- [Directive] Write the data below out exactly as it stands. Do not include the pictures.

__________________________________________________

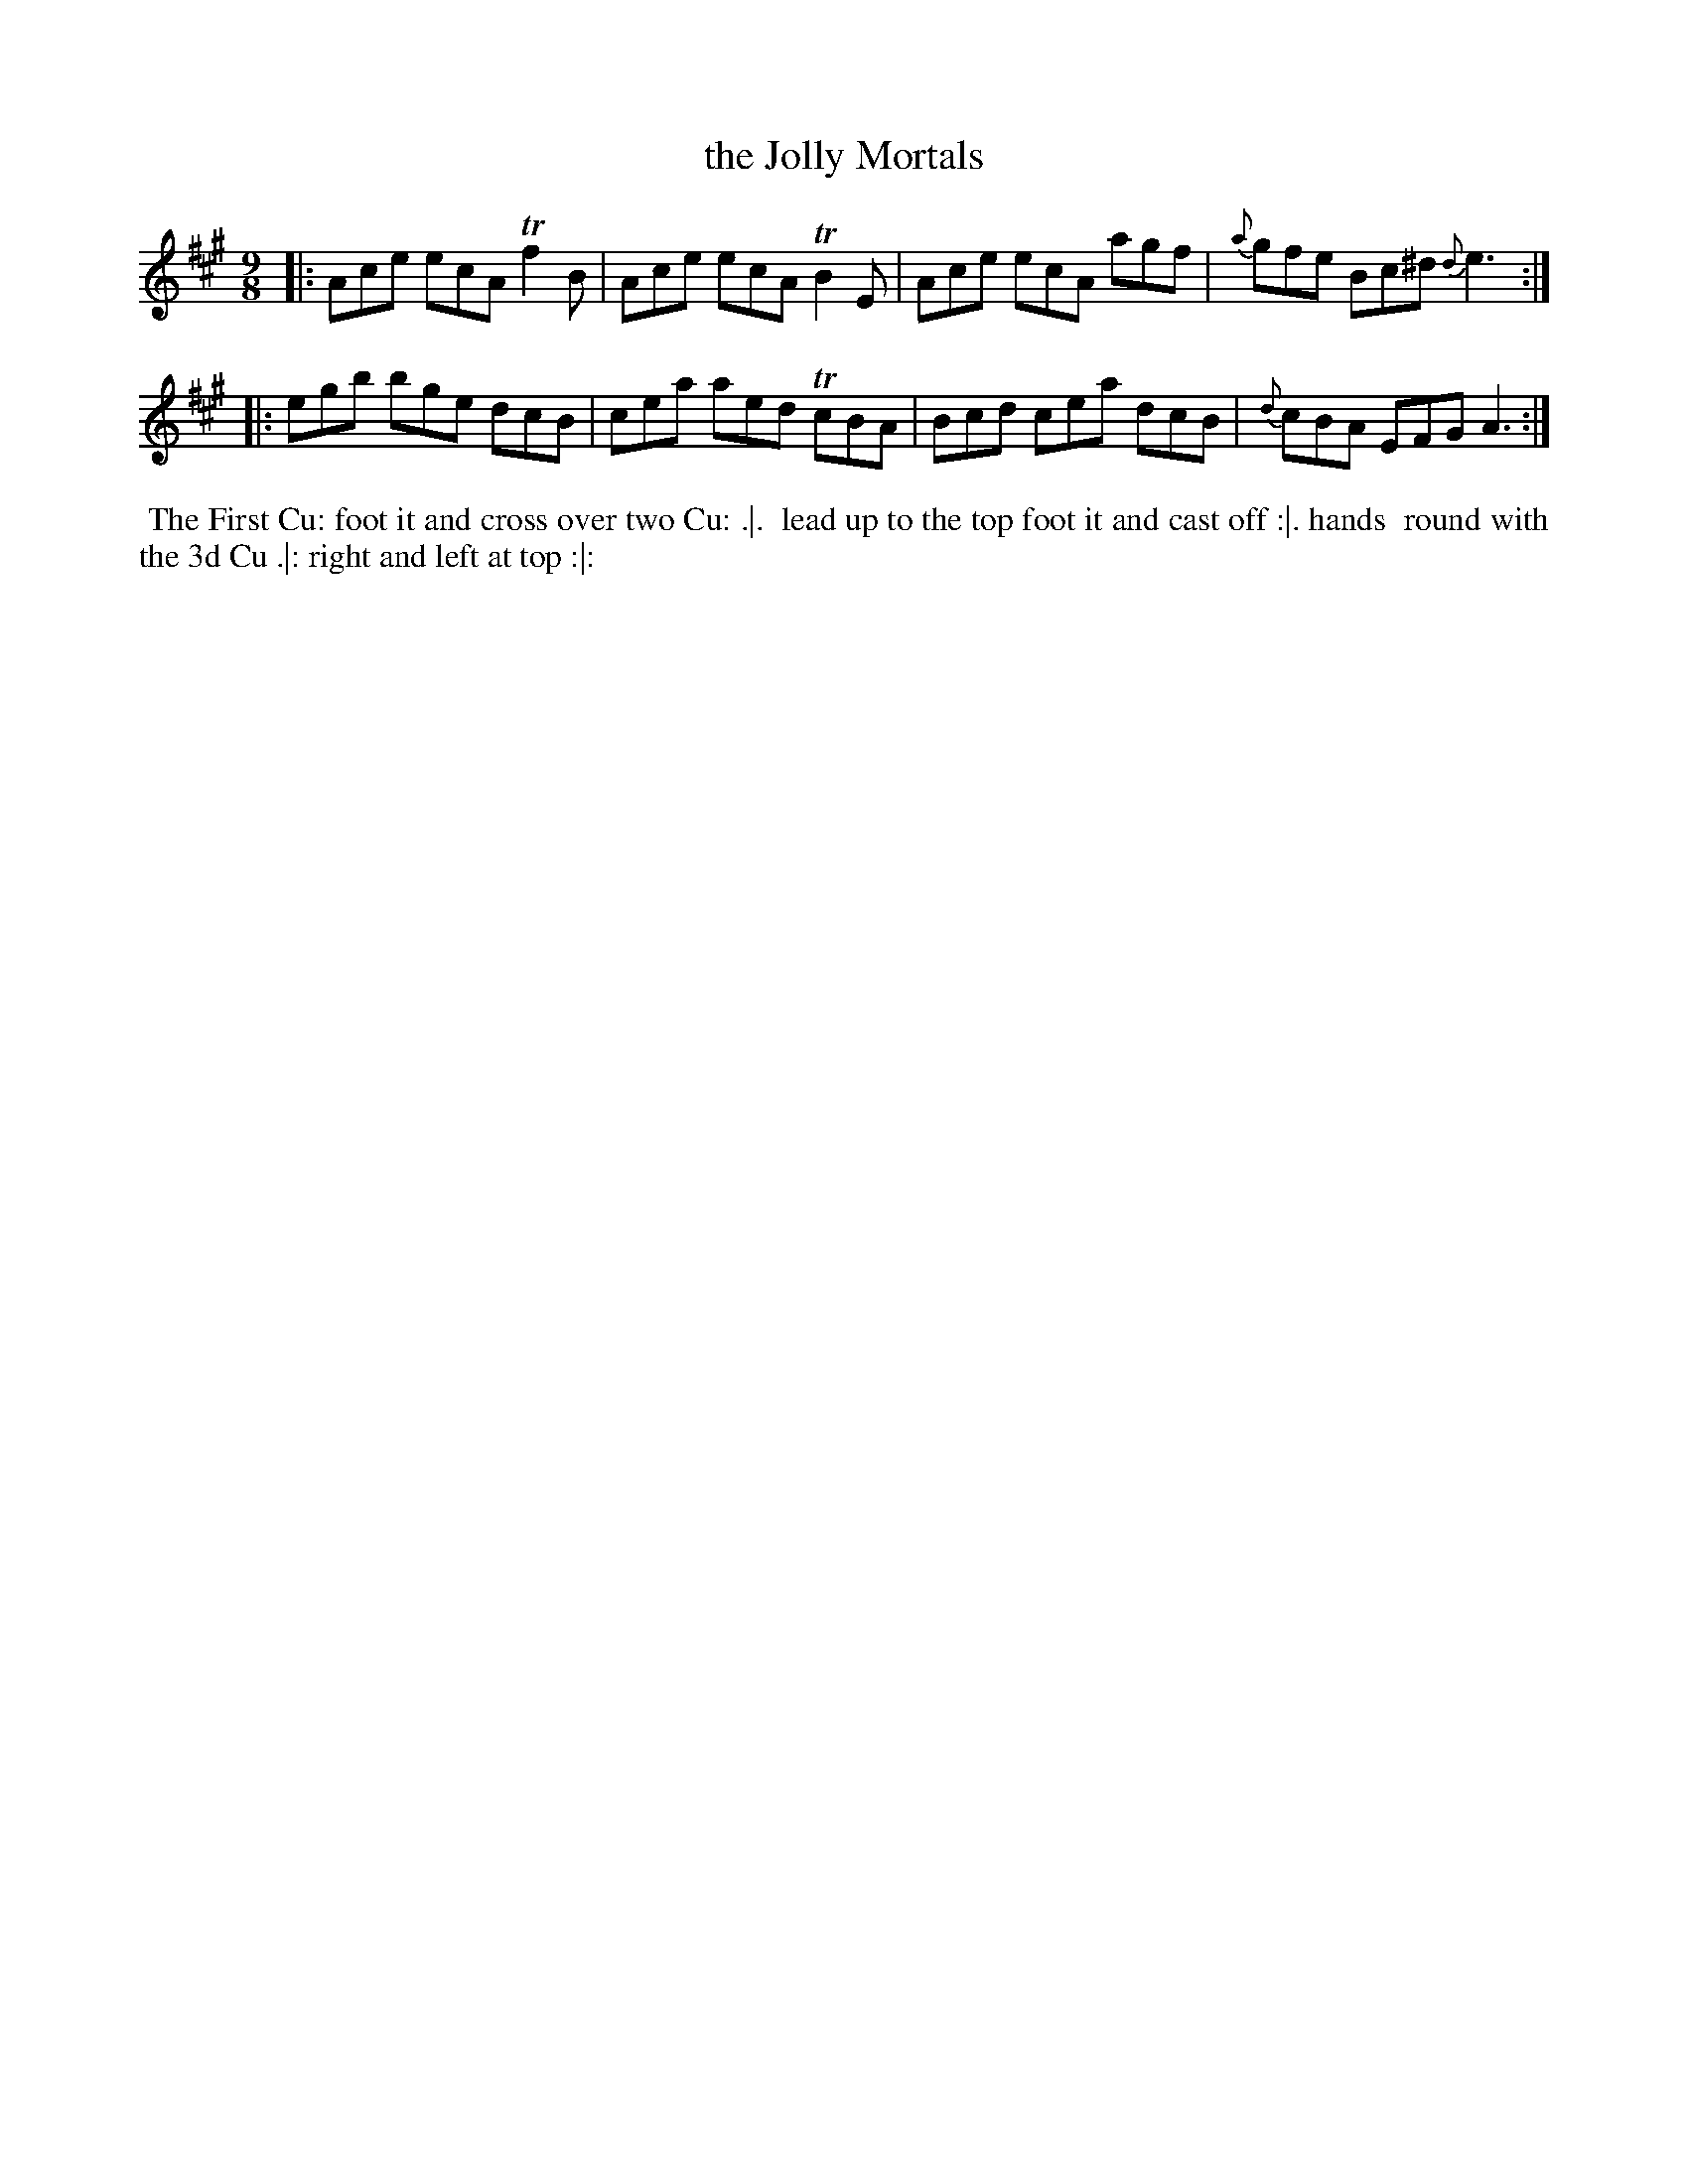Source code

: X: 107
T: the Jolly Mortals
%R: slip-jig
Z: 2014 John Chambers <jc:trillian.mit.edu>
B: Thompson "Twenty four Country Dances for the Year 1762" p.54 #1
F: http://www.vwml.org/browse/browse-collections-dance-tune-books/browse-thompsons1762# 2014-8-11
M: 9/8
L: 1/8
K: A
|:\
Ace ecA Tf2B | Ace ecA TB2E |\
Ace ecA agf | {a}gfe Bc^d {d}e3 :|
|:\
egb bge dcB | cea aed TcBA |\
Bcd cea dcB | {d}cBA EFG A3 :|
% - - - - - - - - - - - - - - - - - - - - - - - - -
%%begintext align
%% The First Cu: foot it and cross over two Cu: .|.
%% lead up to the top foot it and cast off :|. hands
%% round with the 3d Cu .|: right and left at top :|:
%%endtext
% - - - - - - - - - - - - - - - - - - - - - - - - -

__________________________________________________

- [Answer to the exercise]
Source code

: X: 107
T: the Jolly Mortals
%R: slip-jig
Z: 2014 John Chambers <jc:trillian.mit.edu>
B: Thompson "Twenty four Country Dances for the Year 1762" p.54 #1
F: http://www.vwml.org/browse/browse-collections-dance-tune-books/browse-thompsons1762# 2014-8-11
M: 9/8
L: 1/8
K: A
|:\
Ace ecA Tf2B | Ace ecA TB2E |\
Ace ecA agf | {a}gfe Bc^d {d}e3 :|
|:\
egb bge dcB | cea aed TcBA |\
Bcd cea dcB | {d}cBA EFG A3 :|
% - - - - - - - - - - - - - - - - - - - - - - - - -
%%begintext align
%% The First Cu: foot it and cross over two Cu: .|.
%% lead up to the top foot it and cast off :|. hands
%% round with the 3d Cu .|: right and left at top :|:
%%endtext
% - - - - - - - - - - - - - - - - - - - - - - - - -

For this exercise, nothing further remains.